Most clients want to know the costs up front. Who wouldn’t? It makes total sense to know what you’re spending before you agree to something like a web development project … until, of course, it doesn’t. Working within a fixed budget produces incentives that don’t always work well for the client – or the agency. Here, I outline what the problems might be …

Video transcription

In case you prefer to read than to watch … here’s a transcription!

Two things happen when you’re working on a fixed budget. First of all, the agency is incentivised to get the work done as quickly as possible. They’re getting paid whether it takes six months or one month to deliver it.

Secondly, the client is incentivised to cram as much into that project as possible. You end up with scope creep, you end up building features and functionality that you’d never considered before because you don’t want to say no to the client.

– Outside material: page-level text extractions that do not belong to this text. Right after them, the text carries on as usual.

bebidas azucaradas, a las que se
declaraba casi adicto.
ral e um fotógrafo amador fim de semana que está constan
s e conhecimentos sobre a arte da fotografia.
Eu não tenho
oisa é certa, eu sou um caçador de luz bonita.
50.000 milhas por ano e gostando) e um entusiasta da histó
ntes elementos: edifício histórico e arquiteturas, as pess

So these two incentives are opposing, they’re not working together, they’re working in direct opposition to each other. Agency wants to work done as quickly as possible, client wants to cram in as much as they can. What we try and do then is try and align our incentives and the incentive should always be to deliver the best work for the end user. Not always the client but for the end user.

And to do that you need to align your incentives. So if you can take money out of the equation and just say we will work in these sprints, we will work with whatever the budget is that you have and we will deliver work up to that point. Then the client can make decisions as to whether to carry on and to continue with that work.

Fixed price can work for really tightly defined projects that have clear deliverables. That might be a piece of UX research or it might be a discovery piece or it might even be a small web project whereas you know everyone’s really clear on what’s being delivered. But for longer projects fixed price isn’t helping anybody.